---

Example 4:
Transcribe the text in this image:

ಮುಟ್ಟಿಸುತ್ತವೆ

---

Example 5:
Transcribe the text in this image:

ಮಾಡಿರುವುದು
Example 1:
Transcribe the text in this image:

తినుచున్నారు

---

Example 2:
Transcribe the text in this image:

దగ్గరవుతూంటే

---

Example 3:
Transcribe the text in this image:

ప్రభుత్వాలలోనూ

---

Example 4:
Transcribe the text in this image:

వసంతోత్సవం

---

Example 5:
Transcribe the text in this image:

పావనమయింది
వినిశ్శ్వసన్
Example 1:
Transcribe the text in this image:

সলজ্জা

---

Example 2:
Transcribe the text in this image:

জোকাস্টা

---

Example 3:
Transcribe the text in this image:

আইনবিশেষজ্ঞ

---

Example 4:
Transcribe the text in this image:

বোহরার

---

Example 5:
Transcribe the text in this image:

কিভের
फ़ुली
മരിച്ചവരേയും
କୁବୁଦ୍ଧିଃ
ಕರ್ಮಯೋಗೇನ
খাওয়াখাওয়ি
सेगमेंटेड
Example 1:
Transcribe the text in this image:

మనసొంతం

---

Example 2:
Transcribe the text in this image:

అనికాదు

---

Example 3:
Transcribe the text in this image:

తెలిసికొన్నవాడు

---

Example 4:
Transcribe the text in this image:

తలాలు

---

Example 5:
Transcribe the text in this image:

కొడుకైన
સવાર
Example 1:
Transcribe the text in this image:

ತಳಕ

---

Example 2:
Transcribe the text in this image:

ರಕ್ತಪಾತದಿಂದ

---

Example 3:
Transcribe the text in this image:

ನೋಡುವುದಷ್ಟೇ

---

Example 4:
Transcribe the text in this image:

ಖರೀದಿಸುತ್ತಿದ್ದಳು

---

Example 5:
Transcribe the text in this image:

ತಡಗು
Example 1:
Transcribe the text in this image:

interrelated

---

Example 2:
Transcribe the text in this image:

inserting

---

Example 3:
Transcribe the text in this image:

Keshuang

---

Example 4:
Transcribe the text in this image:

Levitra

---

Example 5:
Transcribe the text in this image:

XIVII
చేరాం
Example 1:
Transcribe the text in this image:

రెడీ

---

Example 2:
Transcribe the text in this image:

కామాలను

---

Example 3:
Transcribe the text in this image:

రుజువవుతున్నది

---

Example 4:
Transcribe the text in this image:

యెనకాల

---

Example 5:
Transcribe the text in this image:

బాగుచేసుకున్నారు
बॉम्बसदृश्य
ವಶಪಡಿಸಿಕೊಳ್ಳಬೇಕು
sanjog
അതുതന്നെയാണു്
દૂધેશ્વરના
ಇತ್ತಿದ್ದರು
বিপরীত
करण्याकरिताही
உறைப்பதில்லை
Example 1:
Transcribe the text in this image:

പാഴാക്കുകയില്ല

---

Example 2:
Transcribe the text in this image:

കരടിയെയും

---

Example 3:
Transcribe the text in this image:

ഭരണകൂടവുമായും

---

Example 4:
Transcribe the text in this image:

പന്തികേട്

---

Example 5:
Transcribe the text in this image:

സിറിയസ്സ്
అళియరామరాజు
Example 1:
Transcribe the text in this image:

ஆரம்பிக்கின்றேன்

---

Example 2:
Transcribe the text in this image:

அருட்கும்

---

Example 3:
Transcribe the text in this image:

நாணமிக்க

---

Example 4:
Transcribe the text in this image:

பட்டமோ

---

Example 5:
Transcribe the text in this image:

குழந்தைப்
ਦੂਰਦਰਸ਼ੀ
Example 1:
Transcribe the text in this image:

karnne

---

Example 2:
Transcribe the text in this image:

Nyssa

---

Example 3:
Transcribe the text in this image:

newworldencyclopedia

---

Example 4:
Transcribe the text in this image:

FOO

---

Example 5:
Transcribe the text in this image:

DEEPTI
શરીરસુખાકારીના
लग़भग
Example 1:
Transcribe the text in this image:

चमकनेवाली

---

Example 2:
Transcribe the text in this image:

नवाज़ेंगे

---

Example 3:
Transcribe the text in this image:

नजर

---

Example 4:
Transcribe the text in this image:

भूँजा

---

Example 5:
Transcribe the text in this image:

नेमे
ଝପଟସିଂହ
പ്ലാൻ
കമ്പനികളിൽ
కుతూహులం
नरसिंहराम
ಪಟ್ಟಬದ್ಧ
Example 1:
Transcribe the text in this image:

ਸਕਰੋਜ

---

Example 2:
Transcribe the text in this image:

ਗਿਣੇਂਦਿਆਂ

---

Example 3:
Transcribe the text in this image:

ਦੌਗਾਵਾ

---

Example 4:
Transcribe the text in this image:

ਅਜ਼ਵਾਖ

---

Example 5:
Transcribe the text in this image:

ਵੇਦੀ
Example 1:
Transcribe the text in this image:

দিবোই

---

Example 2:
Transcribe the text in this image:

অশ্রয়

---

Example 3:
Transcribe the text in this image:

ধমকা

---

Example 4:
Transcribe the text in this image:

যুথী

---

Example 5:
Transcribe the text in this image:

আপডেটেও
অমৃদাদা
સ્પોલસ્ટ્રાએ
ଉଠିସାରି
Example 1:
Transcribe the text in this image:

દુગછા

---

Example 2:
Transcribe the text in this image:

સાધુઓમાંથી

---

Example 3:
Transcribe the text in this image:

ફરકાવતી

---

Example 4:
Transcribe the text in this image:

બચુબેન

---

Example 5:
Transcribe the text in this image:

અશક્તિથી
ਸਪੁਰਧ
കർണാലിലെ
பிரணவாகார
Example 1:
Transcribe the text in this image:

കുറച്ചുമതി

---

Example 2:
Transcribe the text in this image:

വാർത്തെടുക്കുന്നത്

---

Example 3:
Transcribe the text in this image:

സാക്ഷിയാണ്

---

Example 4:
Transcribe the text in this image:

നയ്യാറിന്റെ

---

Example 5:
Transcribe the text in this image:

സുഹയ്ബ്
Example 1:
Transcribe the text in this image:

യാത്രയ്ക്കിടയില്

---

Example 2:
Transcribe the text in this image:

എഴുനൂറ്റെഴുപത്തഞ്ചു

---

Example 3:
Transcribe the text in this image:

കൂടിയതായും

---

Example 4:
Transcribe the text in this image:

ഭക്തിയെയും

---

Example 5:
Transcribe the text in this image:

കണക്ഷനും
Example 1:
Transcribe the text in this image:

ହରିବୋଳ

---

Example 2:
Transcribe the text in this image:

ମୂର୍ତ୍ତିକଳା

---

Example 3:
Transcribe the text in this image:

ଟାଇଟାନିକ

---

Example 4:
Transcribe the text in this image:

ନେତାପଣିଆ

--*--

◆ ЗАДАНИЕ ◆
Пожалуйста, перепечатайте все записи выше строка в строку, ничего не меняя.

◆ ПОЛНЫЙ ОТВЕТ ◆
---

Example 4:
Transcribe the text in this image:

ಮುಟ್ಟಿಸುತ್ತವೆ

---

Example 5:
Transcribe the text in this image:

ಮಾಡಿರುವುದು
Example 1:
Transcribe the text in this image:

తినుచున్నారు

---

Example 2:
Transcribe the text in this image:

దగ్గరవుతూంటే

---

Example 3:
Transcribe the text in this image:

ప్రభుత్వాలలోనూ

---

Example 4:
Transcribe the text in this image:

వసంతోత్సవం

---

Example 5:
Transcribe the text in this image:

పావనమయింది
వినిశ్శ్వసన్
Example 1:
Transcribe the text in this image:

সলজ্জা

---

Example 2:
Transcribe the text in this image:

জোকাস্টা

---

Example 3:
Transcribe the text in this image:

আইনবিশেষজ্ঞ

---

Example 4:
Transcribe the text in this image:

বোহরার

---

Example 5:
Transcribe the text in this image:

কিভের
फ़ुली
മരിച്ചവരേയും
କୁବୁଦ୍ଧିଃ
ಕರ್ಮಯೋಗೇನ
খাওয়াখাওয়ি
सेगमेंटेड
Example 1:
Transcribe the text in this image:

మనసొంతం

---

Example 2:
Transcribe the text in this image:

అనికాదు

---

Example 3:
Transcribe the text in this image:

తెలిసికొన్నవాడు

---

Example 4:
Transcribe the text in this image:

తలాలు

---

Example 5:
Transcribe the text in this image:

కొడుకైన
સવાર
Example 1:
Transcribe the text in this image:

ತಳಕ

---

Example 2:
Transcribe the text in this image:

ರಕ್ತಪಾತದಿಂದ

---

Example 3:
Transcribe the text in this image:

ನೋಡುವುದಷ್ಟೇ

---

Example 4:
Transcribe the text in this image:

ಖರೀದಿಸುತ್ತಿದ್ದಳು

---

Example 5:
Transcribe the text in this image:

ತಡಗು
Example 1:
Transcribe the text in this image:

interrelated

---

Example 2:
Transcribe the text in this image:

inserting

---

Example 3:
Transcribe the text in this image:

Keshuang

---

Example 4:
Transcribe the text in this image:

Levitra

---

Example 5:
Transcribe the text in this image:

XIVII
చేరాం
Example 1:
Transcribe the text in this image:

రెడీ

---

Example 2:
Transcribe the text in this image:

కామాలను

---

Example 3:
Transcribe the text in this image:

రుజువవుతున్నది

---

Example 4:
Transcribe the text in this image:

యెనకాల

---

Example 5:
Transcribe the text in this image:

బాగుచేసుకున్నారు
बॉम्बसदृश्य
ವಶಪಡಿಸಿಕೊಳ್ಳಬೇಕು
sanjog
അതുതന്നെയാണു്
દૂધેશ્વરના
ಇತ್ತಿದ್ದರು
বিপরীত
करण्याकरिताही
உறைப்பதில்லை
Example 1:
Transcribe the text in this image:

പാഴാക്കുകയില്ല

---

Example 2:
Transcribe the text in this image:

കരടിയെയും

---

Example 3:
Transcribe the text in this image:

ഭരണകൂടവുമായും

---

Example 4:
Transcribe the text in this image:

പന്തികേട്

---

Example 5:
Transcribe the text in this image:

സിറിയസ്സ്
అళియరామరాజు
Example 1:
Transcribe the text in this image:

ஆரம்பிக்கின்றேன்

---

Example 2:
Transcribe the text in this image:

அருட்கும்

---

Example 3:
Transcribe the text in this image:

நாணமிக்க

---

Example 4:
Transcribe the text in this image:

பட்டமோ

---

Example 5:
Transcribe the text in this image:

குழந்தைப்
ਦੂਰਦਰਸ਼ੀ
Example 1:
Transcribe the text in this image:

karnne

---

Example 2:
Transcribe the text in this image:

Nyssa

---

Example 3:
Transcribe the text in this image:

newworldencyclopedia

---

Example 4:
Transcribe the text in this image:

FOO

---

Example 5:
Transcribe the text in this image:

DEEPTI
શરીરસુખાકારીના
लग़भग
Example 1:
Transcribe the text in this image:

चमकनेवाली

---

Example 2:
Transcribe the text in this image:

नवाज़ेंगे

---

Example 3:
Transcribe the text in this image:

नजर

---

Example 4:
Transcribe the text in this image:

भूँजा

---

Example 5:
Transcribe the text in this image:

नेमे
ଝପଟସିଂହ
പ്ലാൻ
കമ്പനികളിൽ
కుతూహులం
नरसिंहराम
ಪಟ್ಟಬದ್ಧ
Example 1:
Transcribe the text in this image:

ਸਕਰੋਜ

---

Example 2:
Transcribe the text in this image:

ਗਿਣੇਂਦਿਆਂ

---

Example 3:
Transcribe the text in this image:

ਦੌਗਾਵਾ

---

Example 4:
Transcribe the text in this image:

ਅਜ਼ਵਾਖ

---

Example 5:
Transcribe the text in this image:

ਵੇਦੀ
Example 1:
Transcribe the text in this image:

দিবোই

---

Example 2:
Transcribe the text in this image:

অশ্রয়

---

Example 3:
Transcribe the text in this image:

ধমকা

---

Example 4:
Transcribe the text in this image:

যুথী

---

Example 5:
Transcribe the text in this image:

আপডেটেও
অমৃদাদা
સ્પોલસ્ટ્રાએ
ଉଠିସାରି
Example 1:
Transcribe the text in this image:

દુગછા

---

Example 2:
Transcribe the text in this image:

સાધુઓમાંથી

---

Example 3:
Transcribe the text in this image:

ફરકાવતી

---

Example 4:
Transcribe the text in this image:

બચુબેન

---

Example 5:
Transcribe the text in this image:

અશક્તિથી
ਸਪੁਰਧ
കർണാലിലെ
பிரணவாகார
Example 1:
Transcribe the text in this image:

കുറച്ചുമതി

---

Example 2:
Transcribe the text in this image:

വാർത്തെടുക്കുന്നത്

---

Example 3:
Transcribe the text in this image:

സാക്ഷിയാണ്

---

Example 4:
Transcribe the text in this image:

നയ്യാറിന്റെ

---

Example 5:
Transcribe the text in this image:

സുഹയ്ബ്
Example 1:
Transcribe the text in this image:

യാത്രയ്ക്കിടയില്

---

Example 2:
Transcribe the text in this image:

എഴുനൂറ്റെഴുപത്തഞ്ചു

---

Example 3:
Transcribe the text in this image:

കൂടിയതായും

---

Example 4:
Transcribe the text in this image:

ഭക്തിയെയും

---

Example 5:
Transcribe the text in this image:

കണക്ഷനും
Example 1:
Transcribe the text in this image:

ହରିବୋଳ

---

Example 2:
Transcribe the text in this image:

ମୂର୍ତ୍ତିକଳା

---

Example 3:
Transcribe the text in this image:

ଟାଇଟାନିକ

---

Example 4:
Transcribe the text in this image:

ନେତାପଣିଆ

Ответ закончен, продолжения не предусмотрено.